When competing again, the squiggle claims that the line still has nothing to show to the dot. The line proves his rival wrong and is able to show the dot what she is really worth to him. When she sees this, the dot is overwhelmed by the line's responsibility and unconventionality. She then faces the now nervous squiggle, whom she gives a chance to make his case to win her love.

The squiggle makes an effort to reclaim the dot's heart by trying to copy what the line did, but to no avail. No matter how hard he tries to re-shape himself, the squiggle still remains the same tangled, chaotic mess of lines and curves. He tries to tell the dot a joke, but she has realized the flatness of it, and he's forced to retreat. She realizes how much her relationship with the squiggle had been a mistake. What she thought was freedom and joy was nothing more than sloth, chaos, and anarchy.

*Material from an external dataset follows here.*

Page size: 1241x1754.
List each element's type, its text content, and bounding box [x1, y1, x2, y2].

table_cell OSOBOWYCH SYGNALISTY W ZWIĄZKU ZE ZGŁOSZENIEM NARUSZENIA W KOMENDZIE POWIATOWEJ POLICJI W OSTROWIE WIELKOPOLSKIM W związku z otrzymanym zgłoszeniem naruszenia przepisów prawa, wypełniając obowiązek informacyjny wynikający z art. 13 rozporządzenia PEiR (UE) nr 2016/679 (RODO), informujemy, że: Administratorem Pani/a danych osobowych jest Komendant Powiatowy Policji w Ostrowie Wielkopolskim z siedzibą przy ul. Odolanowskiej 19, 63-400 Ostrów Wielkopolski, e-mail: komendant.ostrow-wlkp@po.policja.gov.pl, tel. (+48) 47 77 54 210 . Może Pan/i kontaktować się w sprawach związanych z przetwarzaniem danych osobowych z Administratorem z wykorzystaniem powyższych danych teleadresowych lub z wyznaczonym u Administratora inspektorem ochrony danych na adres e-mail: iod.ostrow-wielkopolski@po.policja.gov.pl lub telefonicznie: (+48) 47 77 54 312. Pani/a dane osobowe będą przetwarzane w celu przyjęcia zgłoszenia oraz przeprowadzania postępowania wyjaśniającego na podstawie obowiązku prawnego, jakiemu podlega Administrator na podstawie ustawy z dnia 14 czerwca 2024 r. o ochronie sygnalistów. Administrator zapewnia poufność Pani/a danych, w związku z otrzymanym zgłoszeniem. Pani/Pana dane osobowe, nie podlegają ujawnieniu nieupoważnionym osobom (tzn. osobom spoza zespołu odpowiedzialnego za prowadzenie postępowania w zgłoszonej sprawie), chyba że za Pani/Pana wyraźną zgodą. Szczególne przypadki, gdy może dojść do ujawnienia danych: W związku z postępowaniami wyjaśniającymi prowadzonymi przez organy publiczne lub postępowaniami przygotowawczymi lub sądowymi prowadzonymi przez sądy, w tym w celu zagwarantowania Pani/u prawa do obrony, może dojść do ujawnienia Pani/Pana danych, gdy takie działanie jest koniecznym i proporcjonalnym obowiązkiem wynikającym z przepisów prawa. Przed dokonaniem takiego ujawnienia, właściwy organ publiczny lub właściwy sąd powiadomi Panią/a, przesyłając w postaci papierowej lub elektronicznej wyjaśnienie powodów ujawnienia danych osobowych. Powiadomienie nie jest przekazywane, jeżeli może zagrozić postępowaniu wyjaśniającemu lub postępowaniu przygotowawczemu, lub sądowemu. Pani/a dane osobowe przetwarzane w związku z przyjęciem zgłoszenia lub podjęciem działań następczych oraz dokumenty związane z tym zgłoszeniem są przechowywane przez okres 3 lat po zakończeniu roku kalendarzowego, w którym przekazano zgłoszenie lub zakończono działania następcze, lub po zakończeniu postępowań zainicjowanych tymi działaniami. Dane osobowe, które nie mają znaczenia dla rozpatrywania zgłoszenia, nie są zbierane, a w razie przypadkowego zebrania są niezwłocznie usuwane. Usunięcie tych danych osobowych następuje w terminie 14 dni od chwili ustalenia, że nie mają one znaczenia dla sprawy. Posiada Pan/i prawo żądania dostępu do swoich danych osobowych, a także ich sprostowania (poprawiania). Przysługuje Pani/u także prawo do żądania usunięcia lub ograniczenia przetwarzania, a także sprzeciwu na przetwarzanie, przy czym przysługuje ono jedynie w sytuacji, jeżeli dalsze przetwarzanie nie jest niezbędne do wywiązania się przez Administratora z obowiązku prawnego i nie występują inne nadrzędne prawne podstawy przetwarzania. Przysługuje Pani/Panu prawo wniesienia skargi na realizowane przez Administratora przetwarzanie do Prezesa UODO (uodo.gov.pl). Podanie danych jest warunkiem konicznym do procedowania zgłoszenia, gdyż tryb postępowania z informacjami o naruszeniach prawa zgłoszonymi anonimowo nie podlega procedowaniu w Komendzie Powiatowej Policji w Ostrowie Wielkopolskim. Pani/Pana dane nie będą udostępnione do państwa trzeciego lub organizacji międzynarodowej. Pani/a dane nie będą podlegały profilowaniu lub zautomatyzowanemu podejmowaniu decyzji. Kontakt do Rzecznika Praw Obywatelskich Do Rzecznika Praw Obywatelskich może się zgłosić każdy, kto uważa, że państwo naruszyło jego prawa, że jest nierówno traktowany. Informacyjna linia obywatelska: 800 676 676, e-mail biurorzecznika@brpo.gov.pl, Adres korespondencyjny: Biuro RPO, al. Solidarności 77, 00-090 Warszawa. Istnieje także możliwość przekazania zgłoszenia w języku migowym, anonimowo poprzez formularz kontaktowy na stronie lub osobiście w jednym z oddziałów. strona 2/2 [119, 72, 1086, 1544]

Fed up, the dot tells the squiggle how she really feels about him; denouncing him as meaningless, undisciplined, unkempt, unaccountable, insignificant, indeterminant, inadvertent, out of shape, out of order, out of place, and out of luck. She leaves with the line, having accepted that he has much more to offer, and the punning moral is presented: "To the vector belong the spoils."

== Authorship ==
Though listed as being directed by Chuck Jones, the true acting director was Maurice Noble, according to his own recollection—Noble being the long-term background artist and eventually credited as co-director on numerous projects with Jones. Chuck Jones was one of the originators for the adaptation and did the first treatment for the short. However, the results did not please the producers, who then asked Maurice Noble to take over, heavily vexing Jones. Noble recalls the handover happening somewhat dramatically as "Chuck, with a big scowl on his face, came in and threw all the pieces on my big brown bookcase; he stacked the whole picture like this: plunk, plunk, plunk...and stalked out of the room."

== Legacy ==
The Dot and the Line served as the inspiration for a collection of jewelry by designer Jane A. Gordon. The short film also inspired The Dot and Line, a blog that publishes essays about cartoons and interviews with voice actors and creators including Gennady Tartakovsky, Andrea Romano, Brandon Vietti, Fred Seibert, and Natalie Palamides.

== Availability ==
The cartoon was released as a special feature on The Glass Bottom Boat DVD in 2005. The cartoon is also featured on the 2008 release of Warner Home Video Academy Awards Animation Collection and the 2011 release of the Looney Tunes Platinum Collection: Volume 1 Blu-ray box-set on the third disc as a special feature. In 2005, Robert Xavier Rodriguez made a musical setting of the book for narrator and chamber ensemble with projected images, and in 2011 he made a version for full orchestra.

== Notes ==
- This was one of only two non-Tom and Jerry animated short subjects to be released by Metro-Goldwyn-Mayer after 1958. The other one is The Bear That Wasn't, the final animated short released by MGM.
- "The Dot and the Line" won the final award for an animated short for Metro-Goldwyn-Mayer, and it was Chuck Jones' only award as a producer.
- This was one of two Juster books to be adapted for the big screen by Chuck Jones, although Juster had no involvement with the other, The Phantom Tollbooth.
- Unlike other MGM cartoons from 1963 to 1967, the lion in this film's opening logo is Leo instead of Tanner. It was the only one during this period to do so.